In an embodiment, the module housing 210 and/or the module cover 220 may be formed based on the arrangement of the battery cell 100. For example, the module housing 210 and/or the module cover 220 may be formed so that at least a portion is bent. The shapes of the module housing 210 and the module cover 220 illustrated in FIG. 9 are illustrative.

The module housing 210 may include the first venting portion 211 of FIG. 4 or the first venting hole 212 of FIG. 6. The module cover 220 may include the second venting portion 221 of FIG. 6 or the second venting hole 222 of FIG. 6.

The first cooling plate 230 may include a plurality of plates 231, 232. For example, the first cooling plate 230 may include a first plate 231 disposed on one side of the module housing 210 and a second plate 232 connected (for example, brazed) to the first plate 231. The first cooling plate 230 may be formed to correspond to the shape of the module housing 210. For example, at least a portion of the first plate 231 may have a folded shape or a stepped shape. The empty space between the first plate 231 and the second plate 232 may be the first coolant receiving space 233.

The second cooling plate 240 may include a plurality of plates 431 and 242. For example, the second cooling plate 240 may include a third plate 241 disposed on one side of the module cover 220 and a fourth plate 242 connected (for example, brazed) to the third plate 241. The second cooling plate 240 may be formed to correspond to the shape of the module cover 220. For example, at least a portion of the fourth plate 242 may have a folded shape or a stepped shape. The empty space between the third plate 241 and the fourth plate 242 may be the second coolant receiving space 233.

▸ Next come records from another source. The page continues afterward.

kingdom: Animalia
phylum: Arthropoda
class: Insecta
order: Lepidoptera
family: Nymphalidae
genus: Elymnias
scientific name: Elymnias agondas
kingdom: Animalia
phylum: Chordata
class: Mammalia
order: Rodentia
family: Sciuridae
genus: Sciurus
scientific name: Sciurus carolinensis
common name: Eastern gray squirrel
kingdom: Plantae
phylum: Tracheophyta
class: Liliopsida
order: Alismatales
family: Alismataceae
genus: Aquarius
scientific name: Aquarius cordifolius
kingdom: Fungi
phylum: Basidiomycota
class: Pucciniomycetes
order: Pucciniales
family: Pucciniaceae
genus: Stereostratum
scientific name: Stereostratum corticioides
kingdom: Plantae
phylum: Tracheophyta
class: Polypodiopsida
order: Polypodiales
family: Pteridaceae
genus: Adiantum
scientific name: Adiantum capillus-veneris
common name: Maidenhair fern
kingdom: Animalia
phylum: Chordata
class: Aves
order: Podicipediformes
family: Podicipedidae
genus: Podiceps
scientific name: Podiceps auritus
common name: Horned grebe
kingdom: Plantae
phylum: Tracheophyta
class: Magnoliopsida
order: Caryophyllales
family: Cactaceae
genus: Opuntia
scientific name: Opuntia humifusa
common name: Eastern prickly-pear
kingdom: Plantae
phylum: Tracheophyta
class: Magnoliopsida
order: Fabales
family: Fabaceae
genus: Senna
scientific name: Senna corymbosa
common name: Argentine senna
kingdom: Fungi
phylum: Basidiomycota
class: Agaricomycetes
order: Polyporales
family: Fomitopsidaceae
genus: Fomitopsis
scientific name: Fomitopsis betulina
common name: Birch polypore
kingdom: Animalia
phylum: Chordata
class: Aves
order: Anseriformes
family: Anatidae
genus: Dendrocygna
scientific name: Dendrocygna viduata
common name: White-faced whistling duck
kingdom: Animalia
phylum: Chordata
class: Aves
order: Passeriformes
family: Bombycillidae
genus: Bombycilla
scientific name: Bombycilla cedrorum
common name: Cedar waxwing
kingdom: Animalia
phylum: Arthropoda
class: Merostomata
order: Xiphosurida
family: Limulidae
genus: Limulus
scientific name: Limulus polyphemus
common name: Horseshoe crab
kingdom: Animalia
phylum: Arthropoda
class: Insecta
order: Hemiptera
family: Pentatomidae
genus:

As set forth above, according to an embodiment, heat propagation between multiple battery modules may be delayed.

According to an embodiment, thermal runaway of a battery pack may be prevented.

The above description is merely an example of applying the principles of the present disclosure, and other configurations may be further included without departing from the scope of the present disclosure.

Only specific examples of implementations of certain embodiments are described. Variations, improvements and enhancements of the disclosed embodiments and other embodiments may be made based on the disclosure of this patent document.